INSTRUCTIONS TO FOLLOW:
Beginning at the line containing "For every layout", print every line until the records end, keeping each exactly as it is.

RECORDED INFORMATION:
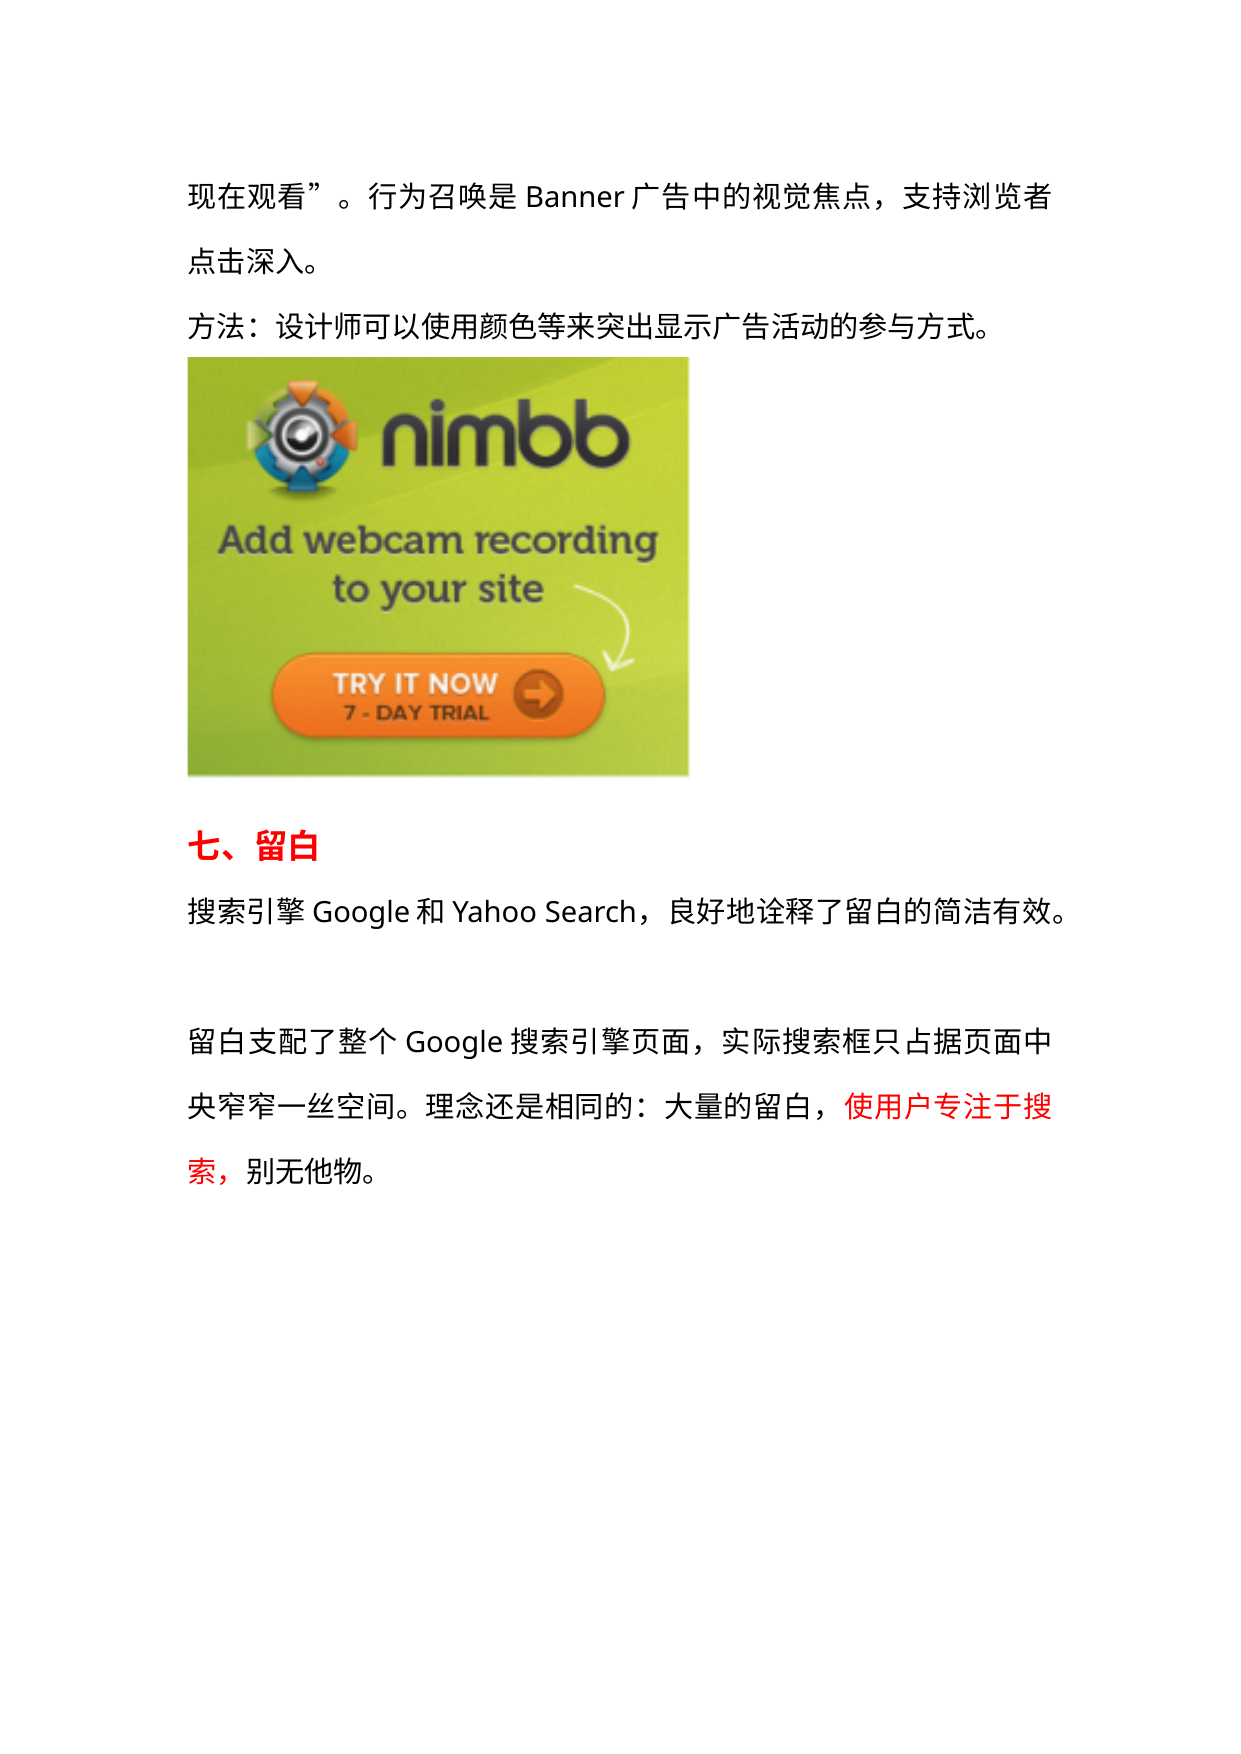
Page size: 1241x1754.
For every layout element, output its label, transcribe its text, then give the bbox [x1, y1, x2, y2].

text 七、留白 [187, 812, 1053, 877]
text 留白支配了整个Google搜索引擎页面，实际搜索框只占据页面中央窄窄一丝空间。理念还是相同的：大量的留白，使用户专注于搜索，别无他物。 [187, 1007, 1053, 1202]
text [187, 162, 1053, 292]
picture [187, 357, 690, 780]
text 方法：设计师可以使用颜色等来突出显示广告活动的参与方式。 [187, 292, 1053, 357]
text 搜索引擎Google和Yahoo Search，良好地诠释了留白的简洁有效。 [187, 877, 1053, 1007]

TASK RESULT:
For every layout element, output its label, transcribe its text, then give the bbox [x1, y1, x2, y2].

text 七、留白 [187, 812, 1053, 877]
text 留白支配了整个Google搜索引擎页面，实际搜索框只占据页面中央窄窄一丝空间。理念还是相同的：大量的留白，使用户专注于搜索，别无他物。 [187, 1007, 1053, 1202]
text [187, 162, 1053, 292]
picture [187, 357, 690, 780]
text 方法：设计师可以使用颜色等来突出显示广告活动的参与方式。 [187, 292, 1053, 357]
text 搜索引擎Google和Yahoo Search，良好地诠释了留白的简洁有效。 [187, 877, 1053, 1007]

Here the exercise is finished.